— PASSAGE PROVIDED —
# Island Adventure with Rainforest, Hiking, and Ruins?



## Darlene (May 11, 2013)

We are looking for a vacation that not only has nice beaches, but other things to do. We like hiking, and other outdoor activities. We trade through II, and I would appreciate any info on the resorts, too. We will be trading our Kona Coast II week 52, and looking for something in March. 

These are some of the places I have thought about-
1) Costa Rica - I think that most people have indicated that it's best to stay on the pacific side. It seems to have a lot to offer. Is it easy to get around? Do you think it's safe? 
2) Cancun - We have been to Cancun several times, and it is a nice area with lots to offer, including the ruins. I'm not sure how safe Mexico is right now. 
3) The Caymans - We have been here once & stayed at Morritt's. I liked the Caymans. We always felt safe, and there was lots to do, including Stingray City, but not much hiking or a rain forest. 
4) Belize - We have never been there. It seems to have the same variety of things to do as Cancun. 

We have been to Aruba, Puerto Rico, Dominca, St. Thomas, Barbados, Cancun, the Cayman's, and the Bahamas. What can I say? I love nice beaches, but my husband gets bored with just being on the beach. 

Any other places that you have been that had a variety of things to do and that you liked? Just so you know, we have been to Hawaii, and hope to go back to Kauai next year, too.


----------



## siesta (May 12, 2013)

I was gonna recommend Cancun, because it has great beaches, and is a very active destination with lots to do, and ruins to see.  And even tthough certain parts of Mexico are seeing increased crime, Cancun is still safe to visit.  However since youve been there, you may want to switch it up.  You could try Mazatlan, MX, they have one of the longest stretches of sand in all of latin america, its a great beach, great food, and a lot of culture and history since its a port city first, tourist city second, unlike most tourist destinations in MX. Also, they are known for thheir shrimp.  We were there in 2010 and had a blast. Also, I havent been,  but St Lucia looks very nice, i have my eye on windjammer landing.  Also, you said Bahamas, but Harborside Atlantis has more then just the beach.  We were recently in Turks and Caicos and had a good time, but mainly a beach destination, not much else going on.

Let us know what you go with.


----------



## winnipiseogee (May 12, 2013)

*St Lucia*

I think you would really like St. Lucia.  World class hiking.  Ruins of the old sugar plantations.  Gorgeous beaches.  The only question is what can you find as a good trade?  The Windjammer villas is really the only good option of the island but the island is awesome.

We've been to costa rica a dozen times and we love it but the country is much larger than a small island.  That means the nice beaches can easily be a 3 or 4 hr drive from the great rain forest hiking.  Quepos would be a great area for you because it has nice beaches, an amazing natural preserve and a nice tourist town.  Again just not sure about the exchange options.  

Finally take a look at the "mayan riviera" area of mexico that is about an hour or two south of cancun.  Lots of great resort, amazing opportunities (Xel Ha, cenotes, rainforests, tulum ruins etc).  

Best of luck!


----------



## Laurie (May 12, 2013)

— SHORT PROBLEM —
Reproduce the vacation thread word for word from "We are looking" to "is right now.". The items that follow play no part in the work here.

— INFORMATION GIVEN —
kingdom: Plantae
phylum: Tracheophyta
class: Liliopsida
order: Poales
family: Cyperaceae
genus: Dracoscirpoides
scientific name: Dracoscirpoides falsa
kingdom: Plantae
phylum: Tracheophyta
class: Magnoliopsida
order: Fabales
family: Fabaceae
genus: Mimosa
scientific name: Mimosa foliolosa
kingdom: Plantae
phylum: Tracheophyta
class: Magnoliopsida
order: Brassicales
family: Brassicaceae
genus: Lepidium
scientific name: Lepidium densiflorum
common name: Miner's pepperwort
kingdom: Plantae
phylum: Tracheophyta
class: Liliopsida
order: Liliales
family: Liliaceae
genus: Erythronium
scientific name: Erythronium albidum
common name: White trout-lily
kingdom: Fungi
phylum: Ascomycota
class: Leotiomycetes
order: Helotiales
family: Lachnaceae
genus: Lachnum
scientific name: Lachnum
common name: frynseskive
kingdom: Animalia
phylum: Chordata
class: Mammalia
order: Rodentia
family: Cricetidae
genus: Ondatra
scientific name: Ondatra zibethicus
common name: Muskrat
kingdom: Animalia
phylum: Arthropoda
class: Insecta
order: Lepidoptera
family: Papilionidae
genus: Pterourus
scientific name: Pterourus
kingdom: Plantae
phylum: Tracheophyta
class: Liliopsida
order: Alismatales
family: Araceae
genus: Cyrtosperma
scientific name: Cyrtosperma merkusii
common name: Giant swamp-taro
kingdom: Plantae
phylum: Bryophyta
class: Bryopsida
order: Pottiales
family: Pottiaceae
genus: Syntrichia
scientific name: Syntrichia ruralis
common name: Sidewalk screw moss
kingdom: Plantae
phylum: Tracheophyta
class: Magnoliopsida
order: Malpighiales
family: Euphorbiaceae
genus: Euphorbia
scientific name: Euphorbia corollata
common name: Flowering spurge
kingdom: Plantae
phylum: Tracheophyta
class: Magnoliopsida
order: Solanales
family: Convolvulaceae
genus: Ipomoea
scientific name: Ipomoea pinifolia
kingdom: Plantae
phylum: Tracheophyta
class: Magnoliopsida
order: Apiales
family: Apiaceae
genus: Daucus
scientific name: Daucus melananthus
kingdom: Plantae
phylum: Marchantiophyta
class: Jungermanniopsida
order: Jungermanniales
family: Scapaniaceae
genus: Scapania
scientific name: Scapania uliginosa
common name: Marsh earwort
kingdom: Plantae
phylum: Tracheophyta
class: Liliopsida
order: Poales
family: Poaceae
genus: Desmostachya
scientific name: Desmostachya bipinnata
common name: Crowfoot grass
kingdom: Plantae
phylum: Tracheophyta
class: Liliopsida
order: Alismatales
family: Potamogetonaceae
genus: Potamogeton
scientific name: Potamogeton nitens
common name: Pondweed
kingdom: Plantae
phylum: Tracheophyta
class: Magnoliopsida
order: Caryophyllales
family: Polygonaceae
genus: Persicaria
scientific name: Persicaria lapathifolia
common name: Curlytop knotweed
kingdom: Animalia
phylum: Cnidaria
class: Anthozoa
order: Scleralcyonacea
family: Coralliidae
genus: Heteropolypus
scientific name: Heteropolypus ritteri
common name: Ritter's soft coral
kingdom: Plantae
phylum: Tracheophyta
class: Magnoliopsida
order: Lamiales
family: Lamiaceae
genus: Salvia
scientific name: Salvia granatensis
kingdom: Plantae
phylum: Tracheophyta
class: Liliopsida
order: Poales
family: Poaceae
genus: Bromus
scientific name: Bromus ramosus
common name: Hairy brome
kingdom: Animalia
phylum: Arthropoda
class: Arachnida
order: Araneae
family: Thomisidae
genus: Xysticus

— WRITTEN ANSWER —
We are looking for a vacation that not only has nice beaches, but other things to do. We like hiking, and other outdoor activities. We trade through II, and I would appreciate any info on the resorts, too. We will be trading our Kona Coast II week 52, and looking for something in March. 

These are some of the places I have thought about-
1) Costa Rica - I think that most people have indicated that it's best to stay on the pacific side. It seems to have a lot to offer. Is it easy to get around? Do you think it's safe? 
2) Cancun - We have been to Cancun several times, and it is a nice area with lots to offer, including the ruins. I'm not sure how safe Mexico is right now.